Nuanced Portrayals and Digital-Age Suspense

Simultaneously, Harder hasn’t authored a rant targeting the vacuousness of online fame. While it is gratifying to watch CW manipulate various online personalities, and a sense reminiscent of Hitchcock of alignment allows us to hope she doesn’t get caught, the filmmaker is relatively sympathetic to the major influencer characters. In the first movie, he tapped into the isolation Madison felt while on supposedly envy-worthy vacations. In this film, the director appears confident that just observing Jacob in action will make it clear that he’s peddling false masculinity to other gullible men; he resists caricaturing the character further. He even gives Jacob a degree of respect by showing his true devotion to his girlfriend; he’s a hypocrite, yet Ariana is a partner in his hypocrisy, not someone exploited of it.
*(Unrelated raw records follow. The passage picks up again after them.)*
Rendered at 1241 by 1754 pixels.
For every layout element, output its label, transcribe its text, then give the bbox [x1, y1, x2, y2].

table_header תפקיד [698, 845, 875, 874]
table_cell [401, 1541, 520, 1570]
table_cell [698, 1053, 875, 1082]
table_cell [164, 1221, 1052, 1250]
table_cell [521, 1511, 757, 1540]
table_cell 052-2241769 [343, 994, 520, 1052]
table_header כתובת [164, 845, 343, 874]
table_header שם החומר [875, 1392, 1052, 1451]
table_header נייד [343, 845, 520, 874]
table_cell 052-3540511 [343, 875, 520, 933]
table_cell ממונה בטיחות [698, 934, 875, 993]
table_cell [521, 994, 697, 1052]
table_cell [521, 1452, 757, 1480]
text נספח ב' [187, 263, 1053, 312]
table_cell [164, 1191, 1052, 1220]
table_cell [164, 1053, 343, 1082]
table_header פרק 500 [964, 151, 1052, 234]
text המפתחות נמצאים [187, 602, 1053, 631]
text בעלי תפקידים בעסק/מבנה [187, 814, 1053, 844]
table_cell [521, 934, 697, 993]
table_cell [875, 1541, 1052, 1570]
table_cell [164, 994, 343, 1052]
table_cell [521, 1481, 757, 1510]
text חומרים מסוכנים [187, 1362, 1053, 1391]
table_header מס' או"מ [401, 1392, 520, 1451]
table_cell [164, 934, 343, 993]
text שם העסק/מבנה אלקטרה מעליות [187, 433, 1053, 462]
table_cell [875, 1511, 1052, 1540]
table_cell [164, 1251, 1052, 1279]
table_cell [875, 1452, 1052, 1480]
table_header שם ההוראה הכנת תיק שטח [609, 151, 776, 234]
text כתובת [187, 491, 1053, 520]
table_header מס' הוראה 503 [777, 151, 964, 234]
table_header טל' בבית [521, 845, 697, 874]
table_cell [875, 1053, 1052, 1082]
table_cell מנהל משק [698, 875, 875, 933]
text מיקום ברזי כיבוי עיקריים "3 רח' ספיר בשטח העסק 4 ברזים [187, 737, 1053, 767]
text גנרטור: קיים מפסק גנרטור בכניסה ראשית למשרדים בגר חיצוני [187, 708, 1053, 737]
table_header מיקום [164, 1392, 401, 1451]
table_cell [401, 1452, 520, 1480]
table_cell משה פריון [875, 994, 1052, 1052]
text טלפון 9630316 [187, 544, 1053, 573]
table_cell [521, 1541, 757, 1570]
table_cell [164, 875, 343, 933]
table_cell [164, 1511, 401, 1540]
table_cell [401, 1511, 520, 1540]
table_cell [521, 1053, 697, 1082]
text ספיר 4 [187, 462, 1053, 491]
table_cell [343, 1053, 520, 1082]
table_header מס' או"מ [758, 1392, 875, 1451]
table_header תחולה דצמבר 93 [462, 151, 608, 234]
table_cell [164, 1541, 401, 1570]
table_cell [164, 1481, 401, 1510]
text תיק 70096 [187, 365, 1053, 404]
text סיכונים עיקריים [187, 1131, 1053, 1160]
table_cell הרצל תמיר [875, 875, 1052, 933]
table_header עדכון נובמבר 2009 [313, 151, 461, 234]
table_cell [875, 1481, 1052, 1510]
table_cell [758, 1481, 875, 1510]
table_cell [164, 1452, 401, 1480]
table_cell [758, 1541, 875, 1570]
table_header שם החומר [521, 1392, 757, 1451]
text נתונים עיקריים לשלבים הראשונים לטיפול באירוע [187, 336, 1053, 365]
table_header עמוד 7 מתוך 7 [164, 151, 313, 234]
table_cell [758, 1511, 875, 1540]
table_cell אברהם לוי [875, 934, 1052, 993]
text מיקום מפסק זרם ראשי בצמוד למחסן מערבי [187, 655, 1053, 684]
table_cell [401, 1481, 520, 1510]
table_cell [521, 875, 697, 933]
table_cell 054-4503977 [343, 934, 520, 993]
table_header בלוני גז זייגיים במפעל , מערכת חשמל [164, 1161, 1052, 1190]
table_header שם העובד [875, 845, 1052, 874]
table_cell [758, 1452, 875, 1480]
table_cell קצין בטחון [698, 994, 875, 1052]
The flip side of Harder’s even-keeled presentation is that it can sometimes appear as if he is acknowledging elements of contemporary digital culture without investigating them. This is particularly evident regarding how he brings AI into the plot, an intriguing development which misses the psychosexual kick it should have. The pluralized title of Influencers could offer devotees of the original expectations of a larger-scale escalation, and the movie does eventually provide that, with an appropriately chaotic climax. But before that, it resembles more a sleek Hitchcock thriller than a wild-eyed, tech-addled Brian De Palma thriller. Influencers’ extensive use of real-world locations may also be what prevents it from coming across like pure nightmare fuel. Our society might be saturated with always-online creators, online fraud, and self-serving tourism, but reality itself remains present, at least for now.

Courtney Williams
Courtney Williams

A seasoned gaming analyst with over a decade of experience in online casinos, specializing in slot machine mechanics and player psychology.